School Libraries Hurting For Funds
A study of the status of Pennsylvania’s public school libraries shows a well-established system of librarians who may be spread too thin. About 73 percent of the commonwealth’s public schools have taken part in a study that reveals school libraries are hurting for funding and resources.
School librarians do more than shush students, says University of Pittsburgh professor Mary K. Biagini.
They help teachers with reading curricula, encourage kids to read outside of school, and they’re proven to be linked to high student achievement. But that’s only if they have the time.
In her analysis of a State Board of Education survey of Pennsylvania’s public school libraries, Biagini says 95 percent of responding schools have a library, but only 44 percent of their librarians are full time.
"Many of the librarians are serving multiple schools within their district, so students do not have access to the librarian, and sometimes the library throughout their school days," said Biagini.
She said such limitations will be borne out with lower student achievement.
"We find that schools that have school libraries that are adequately staffed, funded, have higher academic success than those who do not. So this is really the key consideration."
Education advocates say the most recent snapshot of school libraries is even more disappointing. They say the survey done in 2011 doesn’t reflect the most recent cuts to library programming.
Eileen Kern, president of the Pennsylvania School Librarians Association, said her group did its own follow-up study during the 2011-2012 school year, the year following the state’s 2010-2011 survey.
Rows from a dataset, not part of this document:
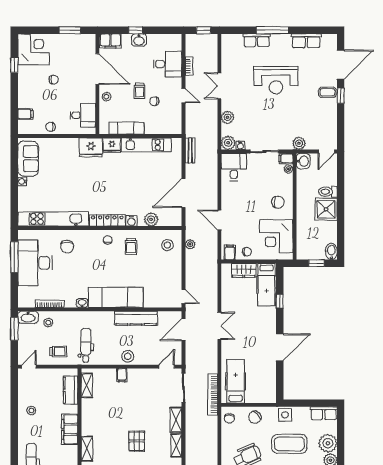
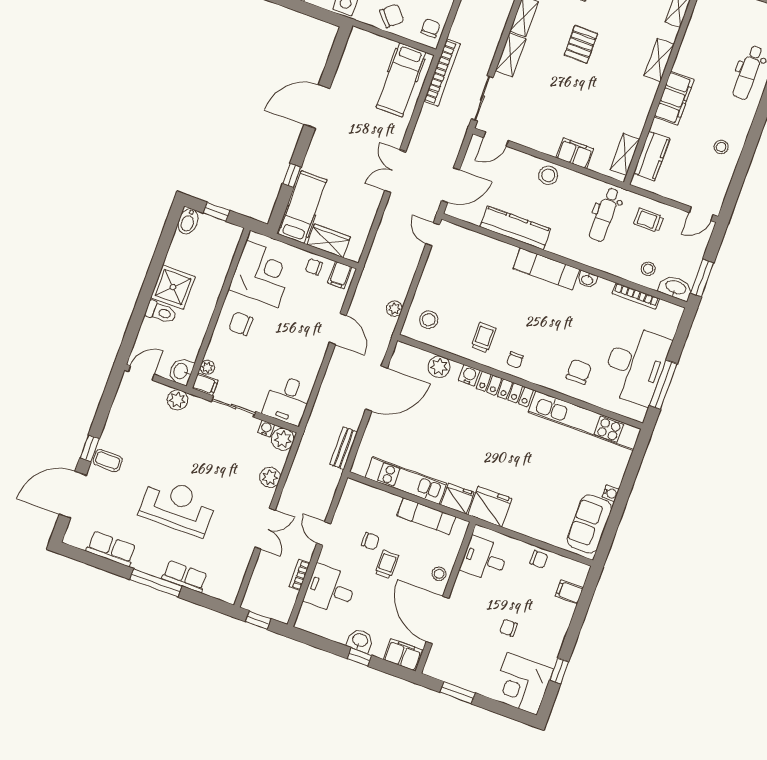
exam couch: (116, 297) -> (546, 269), width x0.73, depth x0.69
filing cabinet: (122, 375) -> (575, 153), width x2.00

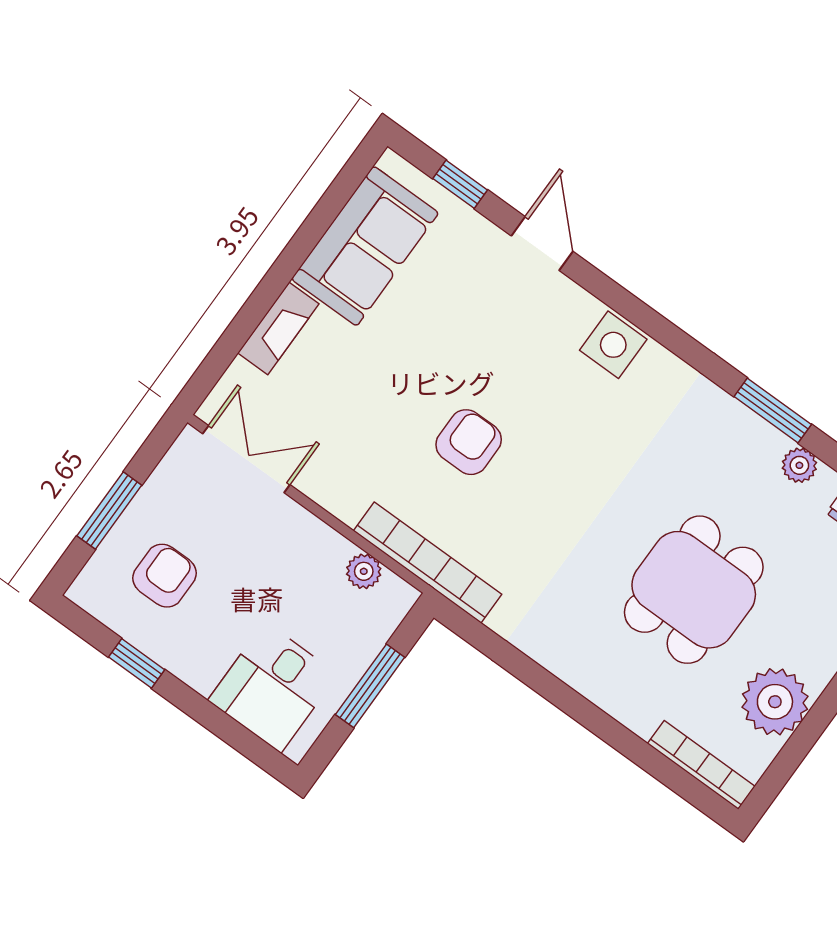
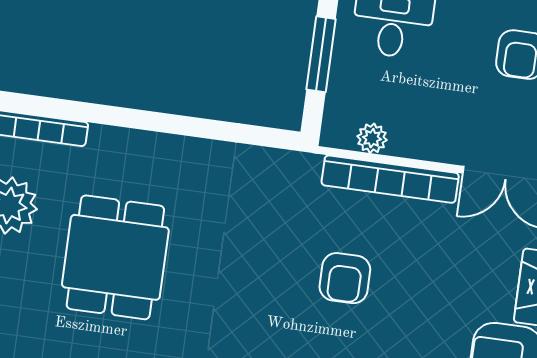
bookcase: (427, 563) -> (390, 179), moved

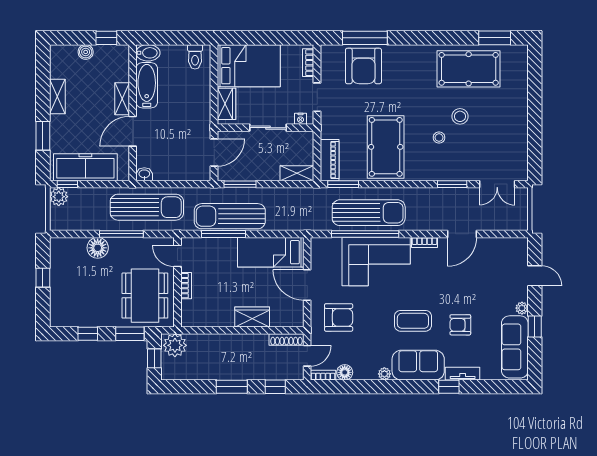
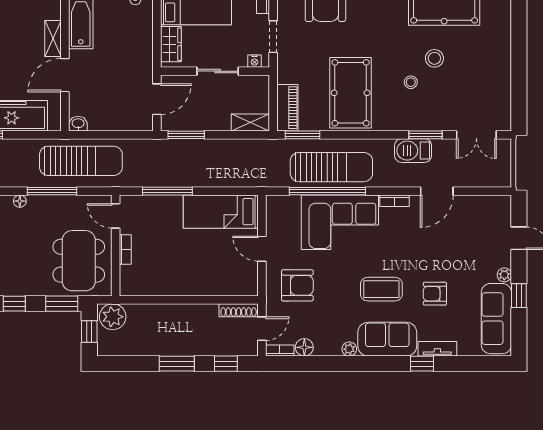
barbecue: (441, 198) -> (413, 151), added
sun lounger: (230, 216) -> (174, 171), removed
floor lamp: (98, 248) -> (20, 201), width x0.53, depth x0.53
door: (307, 285) -> (262, 249), width x0.73
wardrobe: (252, 317) -> (200, 285), removed

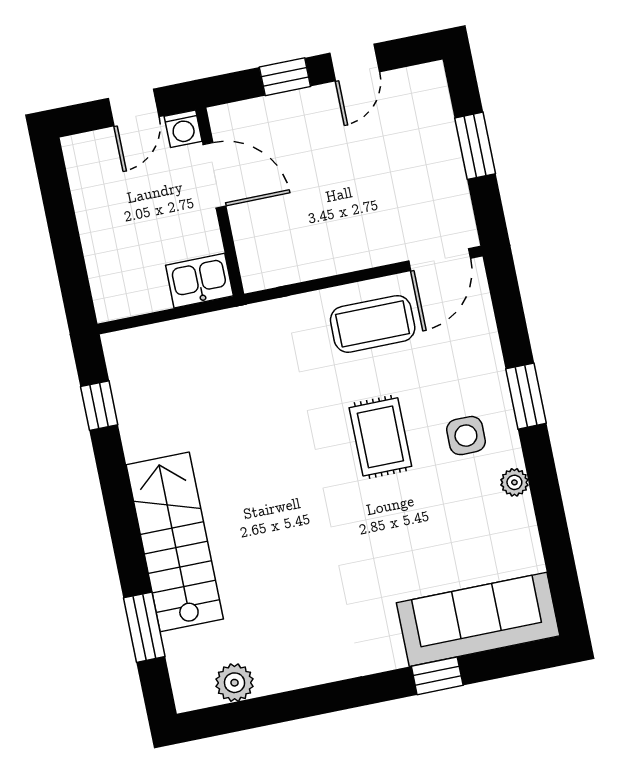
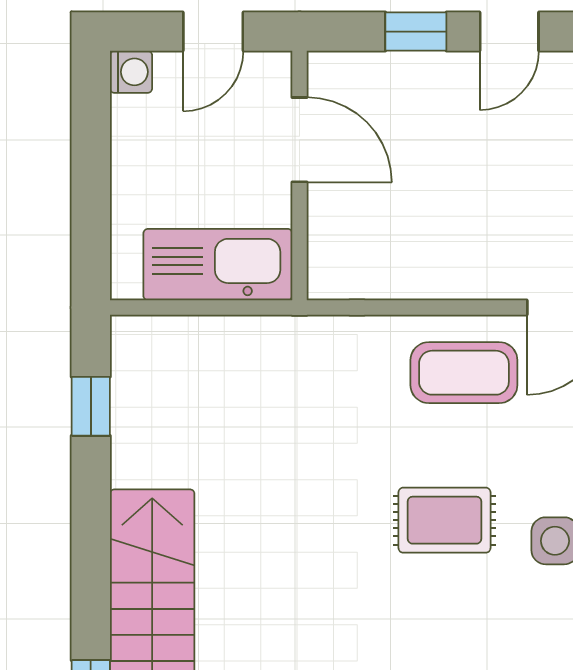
washing machine: (183, 129) -> (131, 72), moved, turned -90
kitchen sink: (199, 281) -> (218, 265), width x1.87, depth x1.24
rug: (380, 437) -> (444, 520), turned 90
"And we found that an additional 198 schools eliminated or reduced their services from the previous year. This amounts to about 100 thousand students with limited access to their library programs over the previous year," Kern said.
The Education Law Center of Philadelphia and others say school libraries are more vulnerable to cuts because they don’t receive dedicated state funding and are not bound by statewide standards. They’re calling on the commonwealth to require regular monitoring of school library programming and establish binding standards for school libraries.